There isn't a real one yet, but to scratch an itch I tried to build one for Zig. It's not complete nor do I have plans to complete it. https://github.com/ityonemo/clr
If zig locks down the AIR (intermediate representation at the function level) it would be ideal for running model checking of various sorts. Just by looking at AIR I found it possible to:
- identify stack pointer leakage
- basic borrow checking
- detect memory leaks
- assign units to variables and track when units are incompatible
Any good primers on SMT solvers?
Start with this.
https://smt.st/SAT_SMT_by_example.pdf
The algorithms behind SAT / SMT are actually pretty straight-forward. One of these days, I'll get around to publishing an article to demystify them.

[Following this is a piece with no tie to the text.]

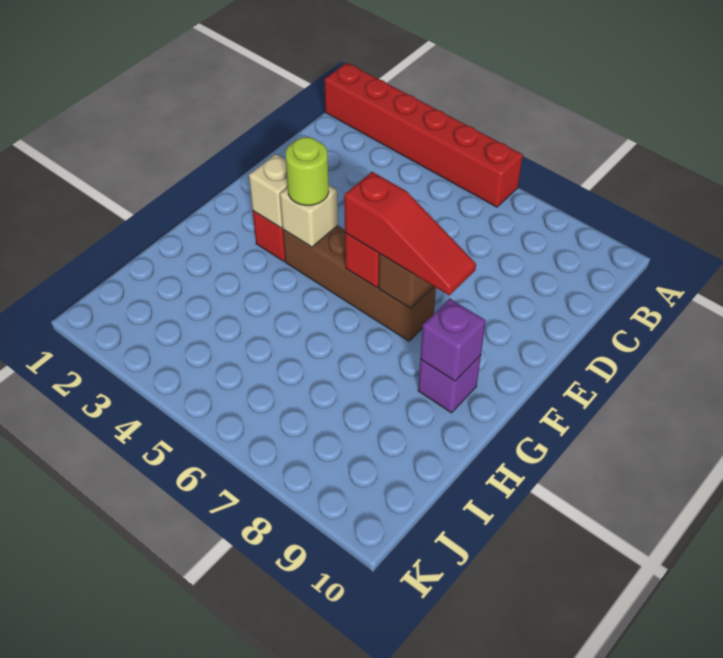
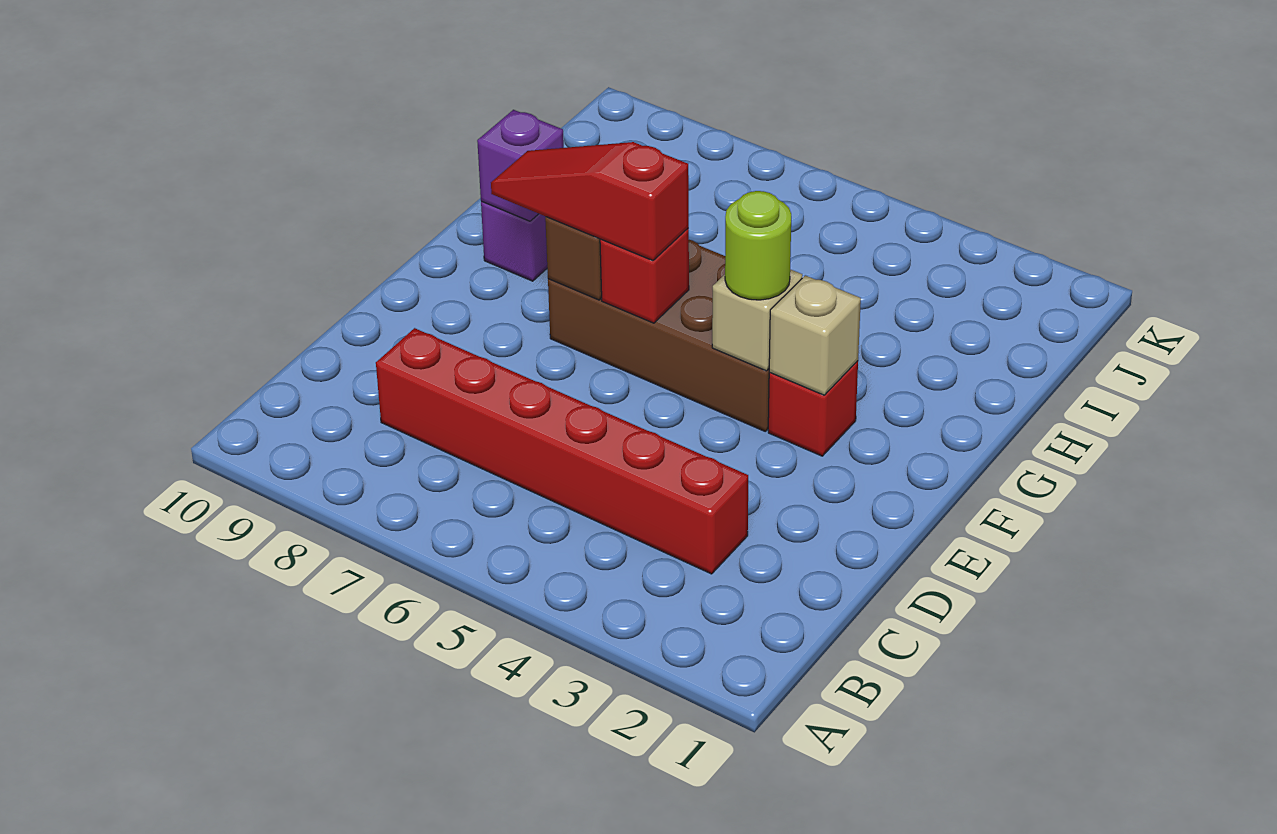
red 1x6 brick [324,63,523,207] -> red 1x6 brick moved to [376,328,748,574]
brown 1x4 brick [283,226,436,341] -> brown 2x4 brick [548,240,770,432]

If you're filling uninitialized pointers with AAAAAAAA, it might be best to also reserve that memory page and mark it as no-access.
I'm not even joking. Any pattern used by magic numbers that fill pointers (such as HeapFree filling memory with FEEEEEEE on Windows) should have a corresponding no-access page just to ensure that the program will instantly fail, and not have a valid memory allocation mapped in there. For 32-bit programs, everything past 0x8000000 used to be reserved as kernel memory, and have an access violation when you access it, so the magic numbers were all above 0x80000000. But with large address aware programs, you don't get that anymore, only manually reserving the 4K memory pages containing the magic numbers will give you the same effect.
that only happens in debug-builds.
https://ziglang.org/documentation/master/#undefined
I don't know why we are still having this topic going on. Zig is not safe, period.
Zig gives you the control you need if that is what you want, safety isn't something Zig is chasing.
Safer than C, yeah, but not safe.
Rust = safe Zig = control
Pick your weapon for the foe in front of you.
I don't think Zig gives you significantly more control than Rust.
Maybe not Zig the language, but the fact that all allocating functions in the standard library accept an allocator (and community libraries follow this precedent) does give you much more control in practice.
For example, how would you use a Vec using stack memory for elements, instead of the heap? For the equivalent data structure in Zig (std.ArrayList), it's just a matter of using a stack allocator instead of using a heap allocator, which is an explicit decision either way.